- _Task objective_
Down to the last line, retype each line of the entries exactly, starting with the one that contains "AL POPOLO DEI SOCIAL ITALIANI".

- _Data supplied_
━━━━

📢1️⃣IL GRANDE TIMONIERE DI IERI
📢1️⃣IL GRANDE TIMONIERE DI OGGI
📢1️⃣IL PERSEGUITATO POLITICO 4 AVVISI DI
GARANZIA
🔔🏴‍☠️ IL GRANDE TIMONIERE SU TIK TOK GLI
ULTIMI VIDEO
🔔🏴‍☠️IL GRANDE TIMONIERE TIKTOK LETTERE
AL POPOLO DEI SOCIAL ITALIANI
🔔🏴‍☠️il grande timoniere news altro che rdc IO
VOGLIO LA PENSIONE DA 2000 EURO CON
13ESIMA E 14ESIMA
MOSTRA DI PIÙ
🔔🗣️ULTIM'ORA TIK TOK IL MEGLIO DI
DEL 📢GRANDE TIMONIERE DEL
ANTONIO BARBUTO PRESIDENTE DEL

━━━━

- _Answer to the exercise_
AL POPOLO DEI SOCIAL ITALIANI
🔔🏴‍☠️il grande timoniere news altro che rdc IO
VOGLIO LA PENSIONE DA 2000 EURO CON
13ESIMA E 14ESIMA
MOSTRA DI PIÙ
🔔🗣️ULTIM'ORA TIK TOK IL MEGLIO DI
DEL 📢GRANDE TIMONIERE DEL
ANTONIO BARBUTO PRESIDENTE DEL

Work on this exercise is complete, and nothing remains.